Semantic Data Dictionary

SDD Dictionary Mapping
Data annotation, Knowledge extraction

The Semantic Data Dictionary (SDD) allows for the creation of semantic annotations for columns in a data set, categorical or coded cell values, and intrinsic concepts implicit in the data. Using a collection of tables or spreadsheets, mappings to terms in ontologies are encoded, resulting in an aggregation of knowledge that can be processed to form knowledge graph fragments. The SDD specification provides a suite of standards and tools that enables domain scientists to annotate semantic interpretations of datasets without requiring a deep understanding of semantics.

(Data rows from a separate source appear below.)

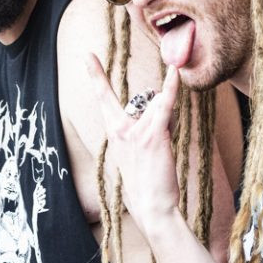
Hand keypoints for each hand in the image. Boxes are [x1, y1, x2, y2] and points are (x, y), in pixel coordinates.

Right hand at [87, 55, 181, 236]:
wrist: (151, 206)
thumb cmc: (146, 181)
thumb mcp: (137, 151)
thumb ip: (147, 124)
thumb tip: (162, 103)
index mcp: (113, 132)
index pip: (102, 97)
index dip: (96, 75)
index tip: (87, 55)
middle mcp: (120, 128)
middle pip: (141, 101)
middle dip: (141, 105)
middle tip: (124, 108)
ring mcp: (136, 130)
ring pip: (157, 106)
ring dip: (168, 122)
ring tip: (163, 150)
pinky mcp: (154, 135)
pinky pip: (165, 106)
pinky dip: (172, 88)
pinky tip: (175, 73)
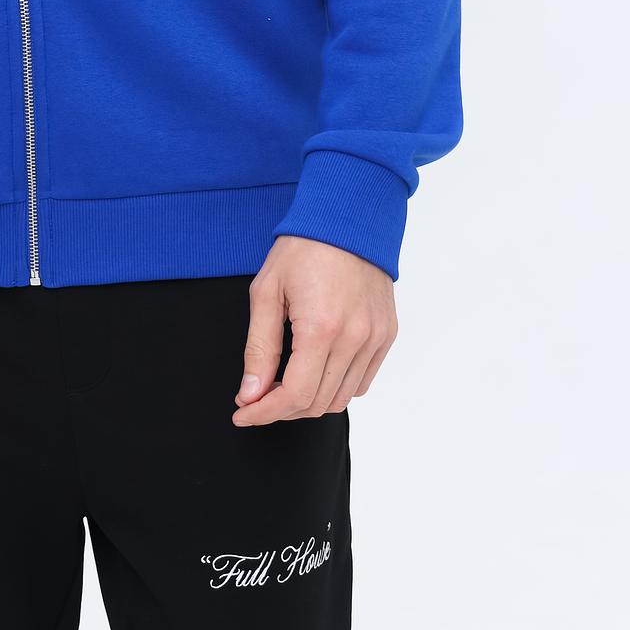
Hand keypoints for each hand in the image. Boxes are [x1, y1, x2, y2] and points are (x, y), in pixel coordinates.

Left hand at [231, 235, 397, 426]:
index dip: (265, 412)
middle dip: (282, 409)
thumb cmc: (302, 247)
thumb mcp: (267, 291)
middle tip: (257, 397)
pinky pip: (362, 381)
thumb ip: (259, 348)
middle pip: (318, 403)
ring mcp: (375, 338)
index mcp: (321, 327)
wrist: (347, 216)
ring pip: (342, 398)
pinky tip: (315, 369)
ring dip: (309, 400)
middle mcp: (355, 339)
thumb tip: (250, 394)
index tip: (242, 413)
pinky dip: (337, 386)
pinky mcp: (386, 334)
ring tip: (284, 383)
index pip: (295, 395)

SDDs have been used in the RPI and IBM collaborative Health Empowerment by Analytics, Learning, and Semantics (HEALS) projects for the annotation of electronic health record (EHR) data. The NIH Children's Health Exposure Analysis Resource (CHEAR) and Human Health Exposure Analysis Resource (HHEAR) projects have leveraged SDDs to annotate epidemiological, demographic, and anthropometric data. In Brazil, researchers at Universidade de Fortaleza have used SDDs for the Big Data Ceara project and at Universidade Federal de Minas Gerais for the Global Burden of Disease project. SDDs are actively being used to annotate polymer nanocomposites and mechanical metamaterials in the collaborative MaterialsMine project, which includes researchers from RPI, Duke, CalTech, Northwestern, and the University of Vermont.

  • Rashid SM, McCusker JP, Pinheiro P, Bax MP, Santos HO, Stingone JA, Das AK, McGuinness DL. The semantic data dictionary–an approach for describing and annotating data. Data intelligence. 2020 Oct 1;2(4):443-86.
  • Rashid SM, Chastain K, Stingone JA, McGuinness DL, McCusker JP. The Semantic Data Dictionary Approach to Data Annotation & Integration. SemSci@ ISWC. 2017 Oct 20;2017.